И он протягивал мне стопку листков.
— Выбери сам, — просил я его. — Дай мне десять-двадцать страниц.
Его грубая рука с набрякшими венами, в коричневых старческих пятнах рылась в листках, нерешительно вытягивала из пачки то один, то другой.
— Вот, возьми это, если хочешь.
Я читал. Сидя напротив меня в кресле, сложив на коленях руки, он поглядывал в окно на небо, на деревья.
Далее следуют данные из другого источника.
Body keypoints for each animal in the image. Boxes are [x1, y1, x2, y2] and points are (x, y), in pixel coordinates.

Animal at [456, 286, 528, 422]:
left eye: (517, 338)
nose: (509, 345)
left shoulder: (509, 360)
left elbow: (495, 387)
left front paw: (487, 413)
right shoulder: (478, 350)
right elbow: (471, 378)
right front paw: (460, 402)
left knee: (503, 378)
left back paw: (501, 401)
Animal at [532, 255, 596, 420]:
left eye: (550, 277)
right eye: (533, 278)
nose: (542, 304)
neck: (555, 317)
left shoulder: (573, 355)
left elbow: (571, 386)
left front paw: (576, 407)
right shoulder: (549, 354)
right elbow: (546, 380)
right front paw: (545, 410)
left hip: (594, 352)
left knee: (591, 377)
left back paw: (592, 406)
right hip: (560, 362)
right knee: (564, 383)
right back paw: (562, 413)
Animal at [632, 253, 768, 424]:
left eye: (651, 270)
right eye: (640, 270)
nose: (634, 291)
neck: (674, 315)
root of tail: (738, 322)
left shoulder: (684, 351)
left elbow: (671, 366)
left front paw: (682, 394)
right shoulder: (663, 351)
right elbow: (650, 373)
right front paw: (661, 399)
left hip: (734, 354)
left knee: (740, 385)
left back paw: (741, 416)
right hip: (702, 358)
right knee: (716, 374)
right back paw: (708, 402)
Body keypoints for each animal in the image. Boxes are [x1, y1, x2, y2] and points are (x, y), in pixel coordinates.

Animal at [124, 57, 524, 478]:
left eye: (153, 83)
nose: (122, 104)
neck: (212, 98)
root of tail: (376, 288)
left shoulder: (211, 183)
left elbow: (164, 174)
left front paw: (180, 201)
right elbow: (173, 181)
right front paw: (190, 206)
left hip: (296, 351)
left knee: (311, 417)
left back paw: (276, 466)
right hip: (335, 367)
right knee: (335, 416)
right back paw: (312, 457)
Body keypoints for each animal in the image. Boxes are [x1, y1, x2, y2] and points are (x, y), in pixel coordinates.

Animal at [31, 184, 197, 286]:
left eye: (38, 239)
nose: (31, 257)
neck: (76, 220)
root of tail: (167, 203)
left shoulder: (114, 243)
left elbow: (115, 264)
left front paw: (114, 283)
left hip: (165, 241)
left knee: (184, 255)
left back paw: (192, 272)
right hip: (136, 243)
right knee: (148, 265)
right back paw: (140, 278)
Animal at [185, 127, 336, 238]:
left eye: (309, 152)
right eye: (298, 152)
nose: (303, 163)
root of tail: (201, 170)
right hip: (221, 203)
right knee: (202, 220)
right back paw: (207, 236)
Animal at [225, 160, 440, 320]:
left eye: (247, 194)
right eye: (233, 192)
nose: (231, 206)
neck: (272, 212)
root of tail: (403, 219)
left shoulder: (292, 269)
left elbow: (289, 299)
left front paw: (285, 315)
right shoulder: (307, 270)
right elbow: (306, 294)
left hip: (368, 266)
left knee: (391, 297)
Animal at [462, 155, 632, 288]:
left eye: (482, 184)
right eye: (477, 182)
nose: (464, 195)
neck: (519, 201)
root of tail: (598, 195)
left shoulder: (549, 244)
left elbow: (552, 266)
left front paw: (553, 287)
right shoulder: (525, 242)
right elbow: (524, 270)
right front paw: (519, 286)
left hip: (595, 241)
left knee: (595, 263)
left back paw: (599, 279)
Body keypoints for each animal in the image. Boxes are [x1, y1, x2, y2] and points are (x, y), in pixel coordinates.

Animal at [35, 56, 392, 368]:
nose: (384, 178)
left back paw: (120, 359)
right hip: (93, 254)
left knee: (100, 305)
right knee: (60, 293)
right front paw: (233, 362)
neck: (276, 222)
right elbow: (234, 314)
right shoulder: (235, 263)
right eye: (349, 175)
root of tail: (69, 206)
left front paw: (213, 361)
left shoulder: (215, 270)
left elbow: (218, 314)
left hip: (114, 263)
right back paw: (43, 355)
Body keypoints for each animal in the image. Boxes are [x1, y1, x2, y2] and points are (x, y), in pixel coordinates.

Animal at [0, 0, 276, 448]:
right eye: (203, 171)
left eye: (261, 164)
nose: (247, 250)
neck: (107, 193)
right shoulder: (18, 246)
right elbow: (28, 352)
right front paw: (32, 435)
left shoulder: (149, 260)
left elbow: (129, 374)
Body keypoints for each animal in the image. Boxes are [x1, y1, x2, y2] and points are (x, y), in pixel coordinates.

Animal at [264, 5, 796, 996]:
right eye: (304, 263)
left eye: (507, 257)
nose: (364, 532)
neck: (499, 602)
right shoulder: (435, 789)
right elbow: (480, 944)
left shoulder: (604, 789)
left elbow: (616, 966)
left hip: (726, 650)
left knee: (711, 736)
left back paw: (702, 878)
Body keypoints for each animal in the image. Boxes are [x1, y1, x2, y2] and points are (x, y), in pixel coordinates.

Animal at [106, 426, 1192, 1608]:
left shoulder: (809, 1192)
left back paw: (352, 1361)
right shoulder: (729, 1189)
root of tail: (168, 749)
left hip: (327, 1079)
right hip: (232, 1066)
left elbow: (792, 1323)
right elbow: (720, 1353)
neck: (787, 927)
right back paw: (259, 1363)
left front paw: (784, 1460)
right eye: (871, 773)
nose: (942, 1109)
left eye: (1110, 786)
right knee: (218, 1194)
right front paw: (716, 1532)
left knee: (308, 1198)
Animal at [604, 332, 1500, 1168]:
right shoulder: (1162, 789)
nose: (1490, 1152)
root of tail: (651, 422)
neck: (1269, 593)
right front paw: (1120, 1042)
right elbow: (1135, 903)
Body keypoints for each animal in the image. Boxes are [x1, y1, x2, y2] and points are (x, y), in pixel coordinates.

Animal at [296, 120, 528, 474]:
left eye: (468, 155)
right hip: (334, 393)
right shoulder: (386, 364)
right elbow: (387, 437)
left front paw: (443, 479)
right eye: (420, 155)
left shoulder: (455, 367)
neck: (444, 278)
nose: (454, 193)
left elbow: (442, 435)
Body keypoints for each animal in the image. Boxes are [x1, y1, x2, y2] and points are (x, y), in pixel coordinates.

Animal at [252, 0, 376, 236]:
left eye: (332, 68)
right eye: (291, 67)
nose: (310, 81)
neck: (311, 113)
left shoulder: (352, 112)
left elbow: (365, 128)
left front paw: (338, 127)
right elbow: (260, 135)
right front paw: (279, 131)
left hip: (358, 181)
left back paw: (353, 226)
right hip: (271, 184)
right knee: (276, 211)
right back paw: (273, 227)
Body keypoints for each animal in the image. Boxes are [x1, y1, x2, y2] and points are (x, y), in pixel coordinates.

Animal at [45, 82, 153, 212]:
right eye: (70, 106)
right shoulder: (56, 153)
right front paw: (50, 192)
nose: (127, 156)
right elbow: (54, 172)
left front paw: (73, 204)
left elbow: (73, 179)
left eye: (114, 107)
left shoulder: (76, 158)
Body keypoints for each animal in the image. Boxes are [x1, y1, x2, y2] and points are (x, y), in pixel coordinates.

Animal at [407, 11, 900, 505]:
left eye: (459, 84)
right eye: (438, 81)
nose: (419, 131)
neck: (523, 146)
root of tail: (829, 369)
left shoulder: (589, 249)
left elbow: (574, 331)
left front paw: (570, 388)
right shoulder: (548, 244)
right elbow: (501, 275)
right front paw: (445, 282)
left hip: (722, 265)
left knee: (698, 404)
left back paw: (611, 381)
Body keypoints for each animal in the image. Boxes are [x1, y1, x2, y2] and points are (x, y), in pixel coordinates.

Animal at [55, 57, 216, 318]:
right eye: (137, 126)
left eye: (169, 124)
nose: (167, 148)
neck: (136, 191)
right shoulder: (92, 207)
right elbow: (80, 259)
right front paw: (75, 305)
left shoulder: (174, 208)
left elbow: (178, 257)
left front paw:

Внезапно умолкнув, он ждал, а может быть, размышлял о чем-то своем, о словах, просившихся на бумагу, которые, как только я уйду, нужно будет не забыть записать.
Я говорил:
— Это написано хорошо, основательно. Здесь все правдиво, чувствуется дыхание жизни, реальные факты, а не голые идеи. Твои образы как живые, а это главное.
Иногда я говорил ему также о грамматике, о прилагательных, о пунктуации. Он улыбался, он поднимал руку, останавливая меня с видом одновременно покорным и скромным.
— Ох эта пунктуация! Мысли бегут так стремительно, тут не до знаков препинания, понимаешь?